Dugderan is a festival tradition practiced by Javanese residents in Semarang to mark the start of Ramadan.

In certain year, as clashing with other religious festival, dugderan can be merged and become multi religious in nature with participation from other religion (such as Imlek).

==Etymology==
Dugderan refer to the sound of beduk and bamboo cannon that is associated with the month of Ramadan. The beduk will be hit seventeen times while the cannon will be fired seven times. The sound (duk duk duk by beduk and der der der by the cannon) that made by all these activities is what called as dugderan

For Demak population, the term megengan is more popularly use.

==Tradition==
The tradition started in 1881 at Kauman by Semarang administration.

Participant of the festival included but not limited to students, art practitioner, and residents, wearing colorful traditional clothes such as warriors costume. It usually held from morning till evening. Based on several record, the festival may held on the last ten days, last seven days,or last day of Sha'ban till before the first day of Ramadan. The festival is usually done in two part.

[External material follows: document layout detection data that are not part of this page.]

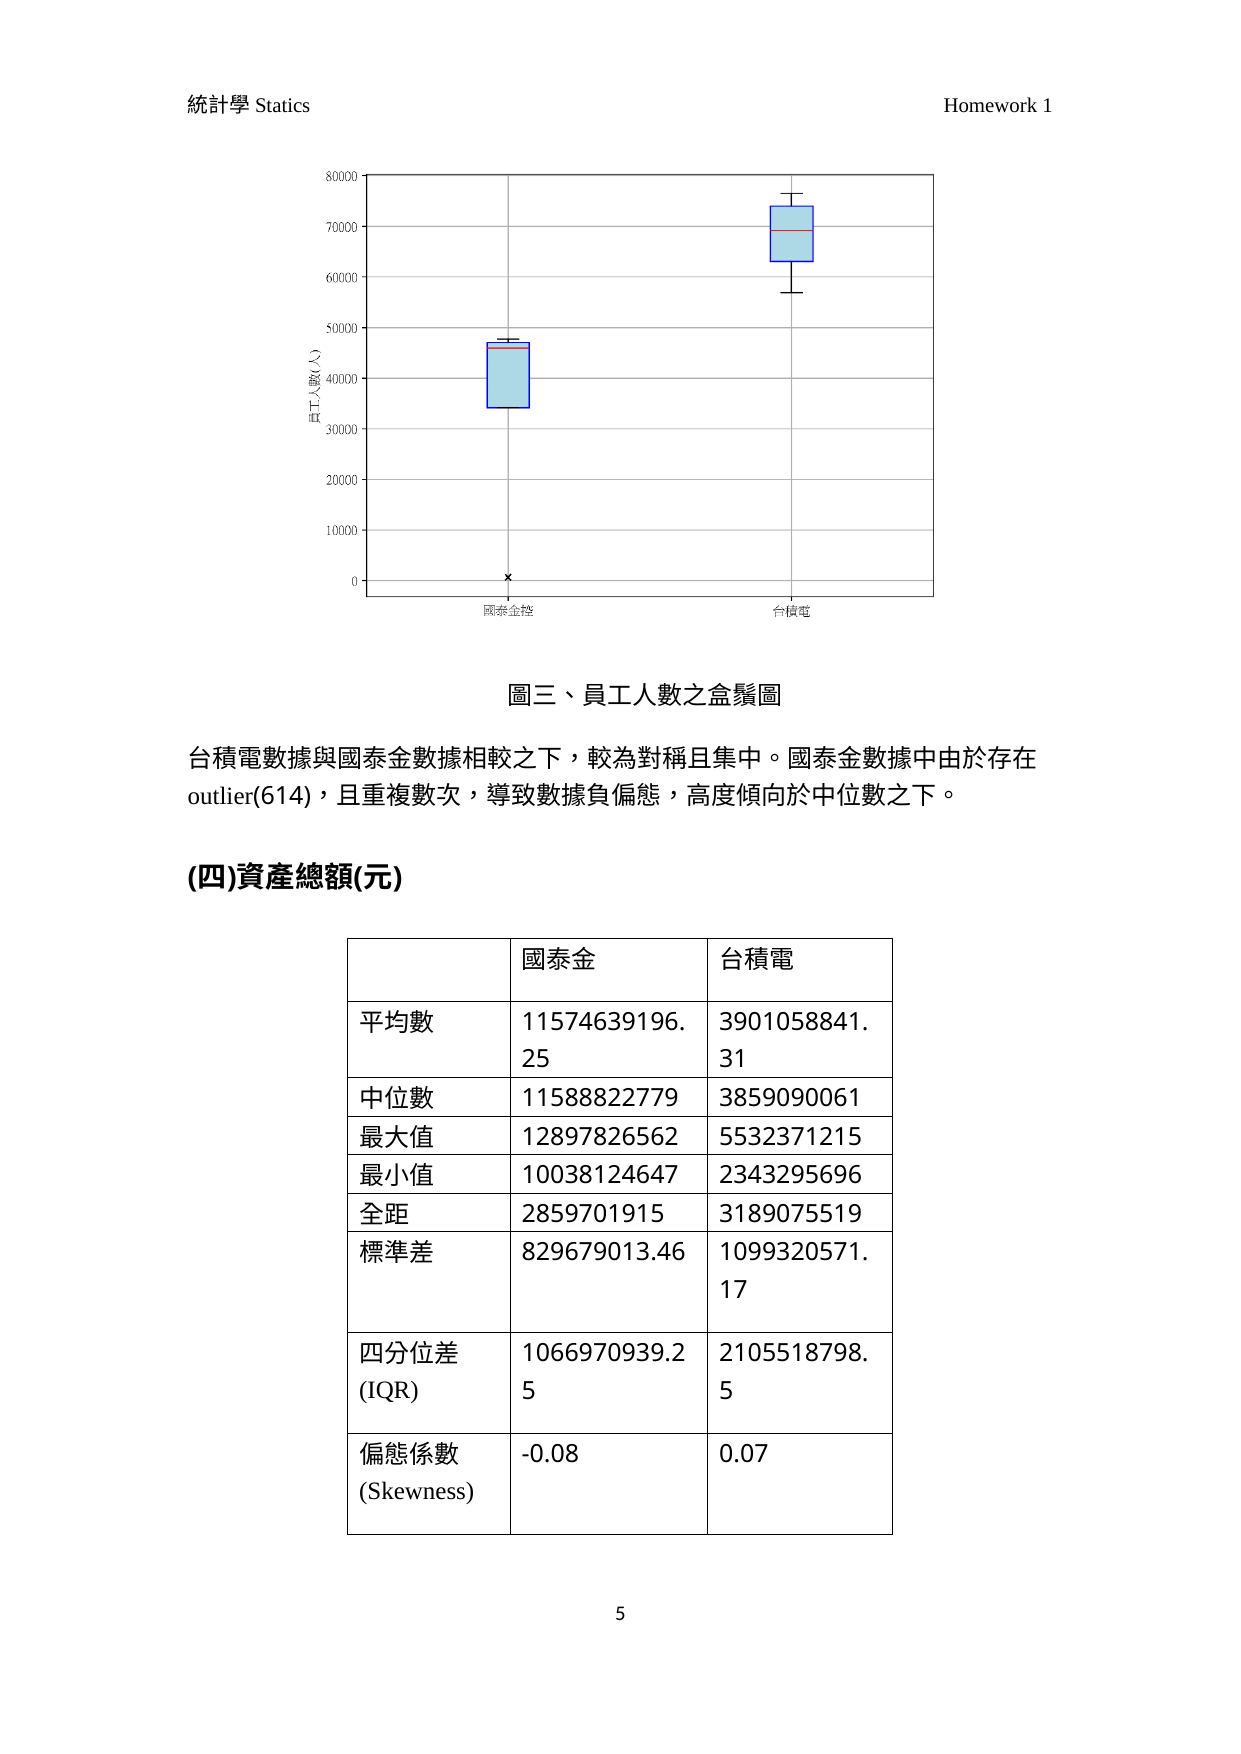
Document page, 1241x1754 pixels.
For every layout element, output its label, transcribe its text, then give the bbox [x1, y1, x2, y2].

table_cell 3859090061 [708, 1078, 892, 1116]
table_cell 0.07 [708, 1434, 892, 1534]
text (四)資產總額(元) [187, 837, 1053, 912]
table_cell 5532371215 [708, 1117, 892, 1154]
table_cell 最大值 [348, 1117, 510, 1154]
table_cell 2343295696 [708, 1155, 892, 1193]
table_cell -0.08 [511, 1434, 707, 1534]
table_cell 11574639196.25 [511, 1002, 707, 1077]
table_cell 中位數 [348, 1078, 510, 1116]
table_cell 平均數 [348, 1002, 510, 1077]
table_cell 四分位差(IQR) [348, 1333, 510, 1433]
table_cell 3189075519 [708, 1194, 892, 1231]
list 圖三、員工人數之盒鬚圖 [237, 675, 1053, 712]
table_cell 3901058841.31 [708, 1002, 892, 1077]
picture [299, 162, 942, 626]
table_cell 1099320571.17 [708, 1232, 892, 1332]
table_cell 1066970939.25 [511, 1333, 707, 1433]
table_cell 829679013.46 [511, 1232, 707, 1332]
table_header 台積電 [708, 939, 892, 1001]
table_cell 最小值 [348, 1155, 510, 1193]
table_cell 全距 [348, 1194, 510, 1231]
text 台積電數據與國泰金數據相較之下，較為對稱且集中。國泰金數據中由於存在outlier(614)，且重複數次，導致數據負偏態，高度傾向於中位數之下。 [187, 737, 1053, 812]
table_header 國泰金 [511, 939, 707, 1001]
table_cell 偏態係數(Skewness) [348, 1434, 510, 1534]
table_cell 11588822779 [511, 1078, 707, 1116]
table_cell 2105518798.5 [708, 1333, 892, 1433]
table_cell 10038124647 [511, 1155, 707, 1193]
table_header [348, 939, 510, 1001]
table_cell 標準差 [348, 1232, 510, 1332]
table_cell 2859701915 [511, 1194, 707, 1231]
table_cell 12897826562 [511, 1117, 707, 1154]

The first part will involve cultural and traditional folks activities. The second part will involve mayor parade thru the city center without the supporting act. Alongside the main festival, a side festival called warak festival and jipin blatenan are also held.

During the festival, Warak ngendog (an imaginary animal, with dragon as its head, camel hump and goat legs) will be paraded. The belief is that every purchase of celengan (children money box) and warak badag (children toy version of warak ngendog) will gain pahala.

The entire proceedings will use a sub Javanese language called kromo.